Differences in biodistribution for potential PRPs between mouse and human – or between human and any other species – presents an often unanticipated, but significant barrier in PRP/PRG imaging system development. ¹⁸F-L-FMAU is a case in point; its pristine lack of retention in mice is, unfortunately, not reflected in human studies [13]. As a result we are adopting a new “reverse” approach to the development of PRG/PRP imaging systems. Alternative positron-emitting nucleoside analogues are synthesized, and biodistribution studies are carried out in volunteers, to identify potential PRPs with optimal biodistribution characteristics [24]. After identification of potential PRPs with appropriate biodistribution properties, modifications of nucleoside kinases are made and in vitro analyses of their ability to phosphorylate both the modified and the endogenous substrates are evaluated, to identify mutant PRGs that can phosphorylate the potential PRP and have reduced kinase activity on the endogenous substrate.

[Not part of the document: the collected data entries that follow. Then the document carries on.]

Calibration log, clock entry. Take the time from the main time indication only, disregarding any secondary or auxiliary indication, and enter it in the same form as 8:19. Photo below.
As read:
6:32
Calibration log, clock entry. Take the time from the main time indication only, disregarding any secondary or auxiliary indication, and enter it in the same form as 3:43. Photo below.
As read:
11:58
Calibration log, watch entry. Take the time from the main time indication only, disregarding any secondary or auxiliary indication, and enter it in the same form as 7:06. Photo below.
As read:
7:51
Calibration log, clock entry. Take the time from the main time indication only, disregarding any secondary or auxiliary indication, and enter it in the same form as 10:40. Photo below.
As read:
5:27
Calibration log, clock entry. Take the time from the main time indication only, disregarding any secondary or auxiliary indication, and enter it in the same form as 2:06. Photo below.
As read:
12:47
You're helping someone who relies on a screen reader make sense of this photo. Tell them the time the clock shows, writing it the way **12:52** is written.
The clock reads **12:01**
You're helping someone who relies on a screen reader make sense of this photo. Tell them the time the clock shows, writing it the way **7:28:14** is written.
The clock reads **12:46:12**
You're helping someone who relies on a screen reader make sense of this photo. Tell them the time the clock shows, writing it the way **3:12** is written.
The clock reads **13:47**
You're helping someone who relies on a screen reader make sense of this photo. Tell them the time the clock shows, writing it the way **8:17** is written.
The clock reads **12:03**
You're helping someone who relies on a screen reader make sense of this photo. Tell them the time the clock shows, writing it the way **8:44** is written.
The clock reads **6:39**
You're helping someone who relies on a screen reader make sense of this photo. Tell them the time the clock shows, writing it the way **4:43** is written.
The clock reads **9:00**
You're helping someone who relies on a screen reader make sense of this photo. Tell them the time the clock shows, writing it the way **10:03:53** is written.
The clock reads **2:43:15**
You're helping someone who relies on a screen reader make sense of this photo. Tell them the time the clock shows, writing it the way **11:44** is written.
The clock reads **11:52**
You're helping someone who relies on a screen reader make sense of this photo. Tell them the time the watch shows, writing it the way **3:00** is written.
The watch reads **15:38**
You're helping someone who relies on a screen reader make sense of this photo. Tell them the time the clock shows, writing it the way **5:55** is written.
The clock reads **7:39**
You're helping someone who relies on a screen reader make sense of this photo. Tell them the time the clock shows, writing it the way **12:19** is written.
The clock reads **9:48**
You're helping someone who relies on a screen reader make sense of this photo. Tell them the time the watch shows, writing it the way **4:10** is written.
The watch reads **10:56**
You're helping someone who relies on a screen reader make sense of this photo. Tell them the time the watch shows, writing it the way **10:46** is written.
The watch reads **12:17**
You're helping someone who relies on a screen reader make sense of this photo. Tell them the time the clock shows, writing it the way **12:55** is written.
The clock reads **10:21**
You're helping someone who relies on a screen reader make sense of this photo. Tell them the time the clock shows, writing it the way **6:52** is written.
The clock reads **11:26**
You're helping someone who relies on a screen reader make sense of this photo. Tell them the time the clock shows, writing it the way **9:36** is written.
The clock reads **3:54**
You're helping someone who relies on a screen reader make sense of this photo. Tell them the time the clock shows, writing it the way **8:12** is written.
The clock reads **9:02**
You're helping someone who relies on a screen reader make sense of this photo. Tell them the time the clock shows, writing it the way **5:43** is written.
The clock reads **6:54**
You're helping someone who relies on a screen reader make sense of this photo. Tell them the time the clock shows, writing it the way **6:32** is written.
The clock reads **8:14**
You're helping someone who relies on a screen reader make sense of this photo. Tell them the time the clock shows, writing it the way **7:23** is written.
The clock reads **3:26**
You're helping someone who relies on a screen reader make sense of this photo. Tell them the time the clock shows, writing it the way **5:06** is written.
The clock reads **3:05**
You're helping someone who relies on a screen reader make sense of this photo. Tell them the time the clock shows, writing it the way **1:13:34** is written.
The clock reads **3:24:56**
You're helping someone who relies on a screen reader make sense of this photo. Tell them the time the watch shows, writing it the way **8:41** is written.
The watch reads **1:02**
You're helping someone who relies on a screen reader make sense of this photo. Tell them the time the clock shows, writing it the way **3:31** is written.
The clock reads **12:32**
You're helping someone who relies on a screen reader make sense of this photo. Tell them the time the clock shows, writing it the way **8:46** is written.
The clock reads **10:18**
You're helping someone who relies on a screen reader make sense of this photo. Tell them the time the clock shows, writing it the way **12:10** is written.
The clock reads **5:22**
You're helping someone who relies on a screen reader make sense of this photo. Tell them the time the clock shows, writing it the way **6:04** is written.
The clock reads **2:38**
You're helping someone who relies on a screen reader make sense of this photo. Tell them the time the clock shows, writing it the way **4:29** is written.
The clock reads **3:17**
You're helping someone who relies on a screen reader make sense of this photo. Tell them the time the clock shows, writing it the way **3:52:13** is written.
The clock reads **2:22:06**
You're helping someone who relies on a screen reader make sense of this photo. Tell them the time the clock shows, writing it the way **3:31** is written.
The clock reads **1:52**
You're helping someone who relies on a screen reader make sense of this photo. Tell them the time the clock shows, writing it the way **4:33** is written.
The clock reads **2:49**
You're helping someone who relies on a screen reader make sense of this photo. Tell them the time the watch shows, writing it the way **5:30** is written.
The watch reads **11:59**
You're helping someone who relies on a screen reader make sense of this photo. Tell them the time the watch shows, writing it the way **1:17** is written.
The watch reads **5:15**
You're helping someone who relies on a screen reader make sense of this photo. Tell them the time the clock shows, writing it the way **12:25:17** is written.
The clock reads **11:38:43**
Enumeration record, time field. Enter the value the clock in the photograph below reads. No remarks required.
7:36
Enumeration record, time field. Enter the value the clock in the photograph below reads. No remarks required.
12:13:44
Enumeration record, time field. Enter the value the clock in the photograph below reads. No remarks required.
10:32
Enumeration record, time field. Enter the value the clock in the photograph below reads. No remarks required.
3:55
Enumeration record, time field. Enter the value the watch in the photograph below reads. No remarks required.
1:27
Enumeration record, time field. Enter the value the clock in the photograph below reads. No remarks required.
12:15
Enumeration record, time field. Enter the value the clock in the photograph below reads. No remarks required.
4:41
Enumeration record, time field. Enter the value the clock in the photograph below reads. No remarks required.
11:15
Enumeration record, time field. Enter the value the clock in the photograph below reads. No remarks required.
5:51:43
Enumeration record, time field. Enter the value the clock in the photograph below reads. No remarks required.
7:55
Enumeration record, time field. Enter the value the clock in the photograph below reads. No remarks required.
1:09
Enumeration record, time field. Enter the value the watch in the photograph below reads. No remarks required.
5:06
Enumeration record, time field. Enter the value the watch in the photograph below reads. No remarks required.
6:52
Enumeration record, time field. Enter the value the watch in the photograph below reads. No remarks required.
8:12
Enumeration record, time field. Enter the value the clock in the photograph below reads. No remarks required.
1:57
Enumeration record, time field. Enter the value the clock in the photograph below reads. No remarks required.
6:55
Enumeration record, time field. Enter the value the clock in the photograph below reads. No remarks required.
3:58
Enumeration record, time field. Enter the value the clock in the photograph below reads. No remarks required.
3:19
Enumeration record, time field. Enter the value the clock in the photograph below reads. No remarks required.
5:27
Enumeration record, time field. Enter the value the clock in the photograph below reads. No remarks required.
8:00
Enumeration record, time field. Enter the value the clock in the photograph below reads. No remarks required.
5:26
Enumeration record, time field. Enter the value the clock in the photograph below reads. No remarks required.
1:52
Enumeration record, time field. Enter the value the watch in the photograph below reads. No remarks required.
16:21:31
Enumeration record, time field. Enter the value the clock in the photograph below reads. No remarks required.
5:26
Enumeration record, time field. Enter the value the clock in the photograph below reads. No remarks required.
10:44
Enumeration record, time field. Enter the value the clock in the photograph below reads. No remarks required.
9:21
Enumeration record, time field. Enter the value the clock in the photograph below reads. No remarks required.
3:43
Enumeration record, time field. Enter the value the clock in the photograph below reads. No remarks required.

Reducing the ability of the mutated nucleotide kinase PRG to utilize the endogenous substrate may appear to be simply a bonus, because it will effectively increase the specific activity in vivo of the PRG for the PRP; the “cold” endogenously produced compound will no longer compete with the positron-emitting PRP for the mutated PRG nucleotide kinase. However, there is another important potential value in reducing/eliminating PRG kinase activity for the endogenous substrate. While the PRPs are present in tracer, non-physiological amounts and will have no biological effect, high PRG levels – if active on an endogenous substrate – might drastically modify nucleoside/nucleotide pools in target cells and, as a result, have profound biological consequences. In principle the “ideal” PRG kinase would be orthogonal to the native enzyme; able to phosphorylate the positron-emitting PRP and unable to phosphorylate the endogenous substrate (or any other cellular component).

It is clear that reporter probe biodistribution, duration of availability, and clearance from tissues will present problems that must be overcome in optimizing non-invasive reporter gene/reporter probe combinations. Similarly, optimizing reporter gene delivery, bioavailability, and expression are among the many factors that must also be considered in developing optimal clinical reporter gene/reporter probe combinations for patient applications, whether the analysis be PET, SPECT, MRI, ultrasound, etc. We anticipate that using rigorously controlled experimental methodologies, like the one used here, will be required to bring the best methods for reporter gene/reporter probe imaging to the clinic as rapidly and cost-effectively as possible.

Supplementary Material

supplemental data

NIHMS521083-supplement-supplemental_data.pdf^{(163.2KB, pdf)}

ACKNOWLEDGEMENTS

We thank Arthur Catapang for technical help, David Stout, Liu Wei, and Waldemar Ladno for advice and assistance with imaging experiments, and members of the Herschman, Radu and Witte laboratories for helpful discussions. This study was funded by the National Cancer Institute In Vivo Cellular and Molecular Imaging Center (ICMIC) award P50 CA086306 (HRH), National Cancer Institute grant 5U54 CA119347 (CGR) and National Institute of Biomedical Imaging and Bioengineering grant 1R01CA16077001 (CGR). JG was supported by a Scholars in Oncologic Medical Imaging (SOMI) fellowship from the National Cancer Institute (Award R25T CA098010)

Footnotes

Conflict of interest

The authors declare they have no conflict of interest.

REFERENCES

1.Bhaumik S, Gambhir SS. Optical imaging of Renilla luciferase, synthetic Renilla luciferase, and firefly luciferase reporter gene expression in living mice. Journal of Biomedical Optics. 2004;9:578–586. doi: 10.1117/1.1647546. [DOI] [PubMed] [Google Scholar]
2.Gheysens O, Gambhir SS. Studying molecular and cellular processes in the intact organism. Progress in Drug Research. 2005;62:117–150. doi: 10.1007/3-7643-7426-8_4. [DOI] [PubMed] [Google Scholar]
3.Lewis Js, Achilefu S, Garbow JR, Laforest R, Welch MJ. Small animal imaging. Current technology and perspectives for oncological imaging. European Journal of Cancer. 2002;38:2173–2188. doi: 10.1016/s0959-8049(02)00394-5. [DOI] [PubMed] [Google Scholar]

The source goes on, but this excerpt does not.